→ **TASK**
Reproduce the whole listing exactly and let no picture into the copy.

[[ SUPPLIED INFORMATION open ]]

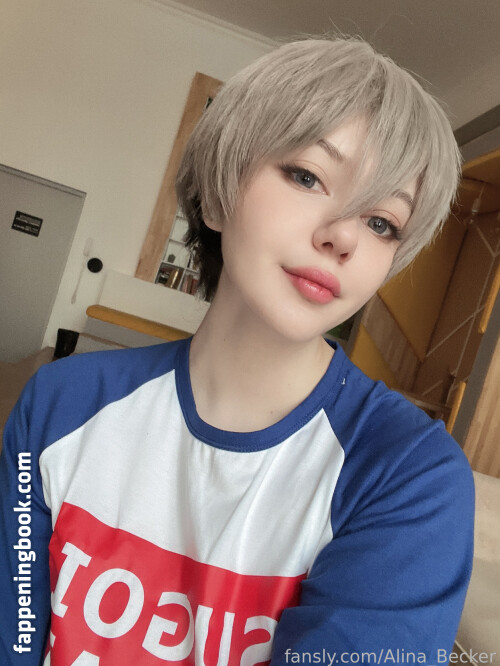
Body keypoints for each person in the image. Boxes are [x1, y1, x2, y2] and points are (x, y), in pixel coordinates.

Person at [0, 36, 474, 665]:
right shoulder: (62, 403)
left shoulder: (409, 475)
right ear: (220, 194)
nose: (343, 237)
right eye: (307, 176)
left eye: (382, 222)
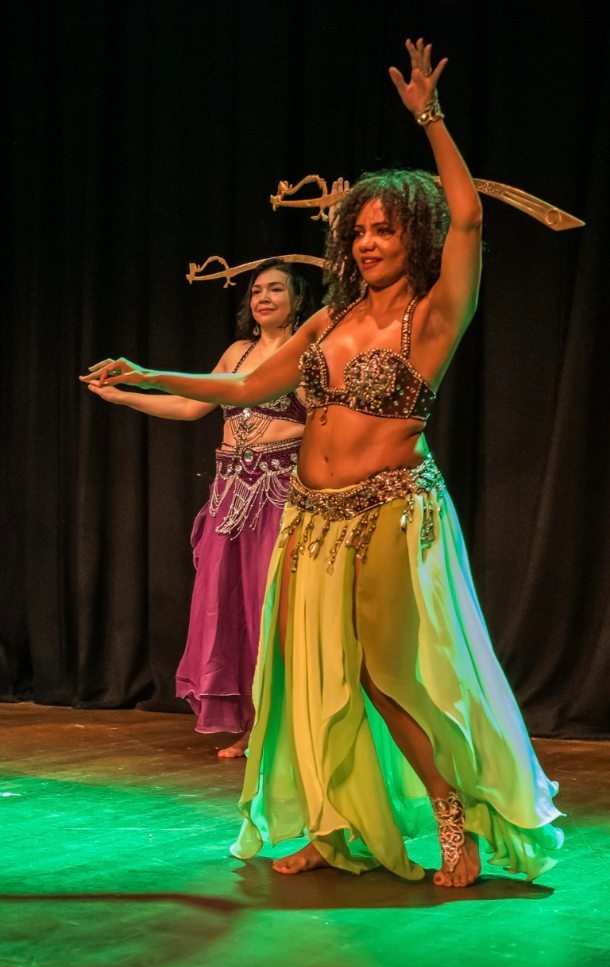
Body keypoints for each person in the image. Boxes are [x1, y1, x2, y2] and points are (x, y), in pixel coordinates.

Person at [83, 37, 563, 887]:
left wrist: (431, 120)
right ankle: (330, 826)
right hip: (308, 514)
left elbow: (472, 217)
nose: (370, 241)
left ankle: (453, 818)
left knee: (386, 673)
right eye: (361, 230)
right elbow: (248, 388)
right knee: (310, 674)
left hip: (389, 507)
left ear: (414, 234)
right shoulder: (332, 317)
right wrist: (147, 372)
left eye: (385, 229)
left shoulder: (437, 313)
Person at [86, 258, 317, 757]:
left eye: (277, 290)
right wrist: (123, 398)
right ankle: (255, 727)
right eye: (257, 291)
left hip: (280, 493)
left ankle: (290, 730)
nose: (264, 298)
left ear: (299, 301)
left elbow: (326, 422)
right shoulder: (237, 352)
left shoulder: (309, 352)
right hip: (230, 494)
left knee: (273, 611)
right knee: (229, 610)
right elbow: (192, 406)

[[ SUPPLIED INFORMATION closed ]]

→ **SOLUTION FOR THIS PROBLEM**
Body keypoints for each person in the image. Boxes are [x1, y1, x2, y2] and points are (x, y), in pixel coordinates.

Person at [0, 36, 474, 665]:
right shoulder: (62, 403)
left shoulder: (409, 475)
right ear: (220, 194)
nose: (343, 237)
right eye: (307, 176)
left eye: (382, 222)
Body keypoints for each person in the image. Boxes are [x1, y1, x2, y2] and points are (x, y), in pixel coordinates.

Person at [83, 37, 563, 887]:
left wrist: (431, 120)
right ankle: (330, 826)
right hip: (308, 514)
left elbow: (472, 217)
nose: (370, 241)
left ankle: (453, 818)
left knee: (386, 673)
right eye: (361, 230)
right elbow: (248, 388)
right knee: (310, 674)
left hip: (389, 507)
left ear: (414, 234)
right shoulder: (332, 317)
right wrist: (147, 372)
left eye: (385, 229)
left shoulder: (437, 313)
Person at [86, 258, 317, 757]:
left eye: (277, 290)
right wrist: (123, 398)
right ankle: (255, 727)
right eye: (257, 291)
left hip: (280, 493)
left ankle: (290, 730)
nose: (264, 298)
left ear: (299, 301)
left elbow: (326, 422)
right shoulder: (237, 352)
left shoulder: (309, 352)
right hip: (230, 494)
left knee: (273, 611)
right knee: (229, 610)
right elbow: (192, 406)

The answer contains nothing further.